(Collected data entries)
■ ■ ■ ■ ■ ■ ■
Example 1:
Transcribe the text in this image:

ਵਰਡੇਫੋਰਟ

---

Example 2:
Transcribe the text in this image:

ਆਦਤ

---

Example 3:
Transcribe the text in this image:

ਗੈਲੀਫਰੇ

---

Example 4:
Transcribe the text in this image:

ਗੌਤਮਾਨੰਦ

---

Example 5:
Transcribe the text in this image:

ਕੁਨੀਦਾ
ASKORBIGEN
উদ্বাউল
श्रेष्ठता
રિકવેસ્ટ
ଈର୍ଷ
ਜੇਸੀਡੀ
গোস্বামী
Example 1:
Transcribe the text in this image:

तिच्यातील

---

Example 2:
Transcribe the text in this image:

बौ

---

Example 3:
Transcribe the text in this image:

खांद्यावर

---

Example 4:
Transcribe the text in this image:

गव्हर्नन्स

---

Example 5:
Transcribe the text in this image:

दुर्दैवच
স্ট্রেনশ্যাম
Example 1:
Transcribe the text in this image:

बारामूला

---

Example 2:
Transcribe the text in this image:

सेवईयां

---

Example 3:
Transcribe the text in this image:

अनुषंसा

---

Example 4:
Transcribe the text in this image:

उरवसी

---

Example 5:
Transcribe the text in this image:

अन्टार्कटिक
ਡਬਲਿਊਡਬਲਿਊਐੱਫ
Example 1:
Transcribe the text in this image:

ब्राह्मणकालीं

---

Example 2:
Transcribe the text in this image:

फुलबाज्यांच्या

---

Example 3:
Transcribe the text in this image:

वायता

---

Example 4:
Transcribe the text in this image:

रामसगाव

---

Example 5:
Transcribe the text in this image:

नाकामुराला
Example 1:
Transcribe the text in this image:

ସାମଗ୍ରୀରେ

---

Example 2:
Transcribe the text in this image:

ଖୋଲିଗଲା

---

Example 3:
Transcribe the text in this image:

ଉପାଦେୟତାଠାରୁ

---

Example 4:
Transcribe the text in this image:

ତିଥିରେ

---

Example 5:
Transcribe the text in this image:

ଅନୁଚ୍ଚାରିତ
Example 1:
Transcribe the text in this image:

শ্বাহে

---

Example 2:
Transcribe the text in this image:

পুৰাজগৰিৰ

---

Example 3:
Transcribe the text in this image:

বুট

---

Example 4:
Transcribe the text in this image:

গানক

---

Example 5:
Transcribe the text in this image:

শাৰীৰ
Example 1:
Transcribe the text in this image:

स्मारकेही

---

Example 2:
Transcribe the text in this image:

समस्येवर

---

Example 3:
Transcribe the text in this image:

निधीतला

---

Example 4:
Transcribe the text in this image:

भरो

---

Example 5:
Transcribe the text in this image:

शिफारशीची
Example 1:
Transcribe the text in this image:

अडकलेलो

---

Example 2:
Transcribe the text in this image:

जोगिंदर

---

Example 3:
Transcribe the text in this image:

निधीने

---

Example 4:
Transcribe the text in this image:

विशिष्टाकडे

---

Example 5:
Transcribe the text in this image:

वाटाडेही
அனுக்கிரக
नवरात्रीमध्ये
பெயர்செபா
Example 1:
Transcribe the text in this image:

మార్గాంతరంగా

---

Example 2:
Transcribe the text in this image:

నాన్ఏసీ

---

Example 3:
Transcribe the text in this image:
■ ■ ■ ■ ■ ■ ■
WHAT IS BEING ASKED:
Word for word, write out all of the data above.

SOLUTION TO THE EXERCISE:
Example 1:
Transcribe the text in this image:

ਵਰਡੇਫੋਰਟ

---

Example 2:
Transcribe the text in this image:

ਆਦਤ

---

Example 3:
Transcribe the text in this image:

ਗੈਲੀਫਰੇ

---

Example 4:
Transcribe the text in this image:

ਗੌਤਮਾਨੰਦ

---

Example 5:
Transcribe the text in this image:

ਕੁਨੀਦਾ
ASKORBIGEN
উদ্বাউল
श्रेष्ठता
રિકવેસ્ટ
ଈର୍ଷ
ਜੇਸੀਡੀ
গোস্বামী
Example 1:
Transcribe the text in this image:

तिच्यातील

---

Example 2:
Transcribe the text in this image:

बौ

---

Example 3:
Transcribe the text in this image:

खांद्यावर

---

Example 4:
Transcribe the text in this image:

गव्हर्नन्स

---

Example 5:
Transcribe the text in this image:

दुर्दैवच
স্ট্রেনশ্যাম
Example 1:
Transcribe the text in this image:

बारामूला

---

Example 2:
Transcribe the text in this image:

सेवईयां

---

Example 3:
Transcribe the text in this image:

अनुषंसा

---

Example 4:
Transcribe the text in this image:

उरवसी

---

Example 5:
Transcribe the text in this image:

अन्टार्कटिक
ਡਬਲਿਊਡਬਲਿਊਐੱਫ
Example 1:
Transcribe the text in this image:

ब्राह्मणकालीं

---

Example 2:
Transcribe the text in this image:

फुलबाज्यांच्या

---

Example 3:
Transcribe the text in this image:

वायता

---

Example 4:
Transcribe the text in this image:

रामसगाव

---

Example 5:
Transcribe the text in this image:

नाकामुराला
Example 1:
Transcribe the text in this image:

ସାମଗ୍ରୀରେ

---

Example 2:
Transcribe the text in this image:

ଖୋଲିଗଲା

---

Example 3:
Transcribe the text in this image:

ଉପାଦେୟତାଠାରୁ

---

Example 4:
Transcribe the text in this image:

ତିଥିରେ

---

Example 5:
Transcribe the text in this image:

ଅନୁଚ୍ଚାରିତ
Example 1:
Transcribe the text in this image:

শ্বাহে

---

Example 2:
Transcribe the text in this image:

পুৰাজগৰিৰ

---

Example 3:
Transcribe the text in this image:

বুট

---

Example 4:
Transcribe the text in this image:

গানক

---

Example 5:
Transcribe the text in this image:

শাৰীৰ
Example 1:
Transcribe the text in this image:

स्मारकेही

---

Example 2:
Transcribe the text in this image:

समस्येवर

---

Example 3:
Transcribe the text in this image:

निधीतला

---

Example 4:
Transcribe the text in this image:

भरो

---

Example 5:
Transcribe the text in this image:

शिफारशीची
Example 1:
Transcribe the text in this image:

अडकलेलो

---

Example 2:
Transcribe the text in this image:

जोगिंदर

---

Example 3:
Transcribe the text in this image:

निधीने

---

Example 4:
Transcribe the text in this image:

विशिष्टाकडे

---

Example 5:
Transcribe the text in this image:

वाटाडेही
அனுக்கிரக
नवरात्रीमध्ये
பெயர்செபா
Example 1:
Transcribe the text in this image:

మార్గాంతరంగా

---

Example 2:
Transcribe the text in this image:

నాన్ఏసీ

---

Example 3:
Transcribe the text in this image:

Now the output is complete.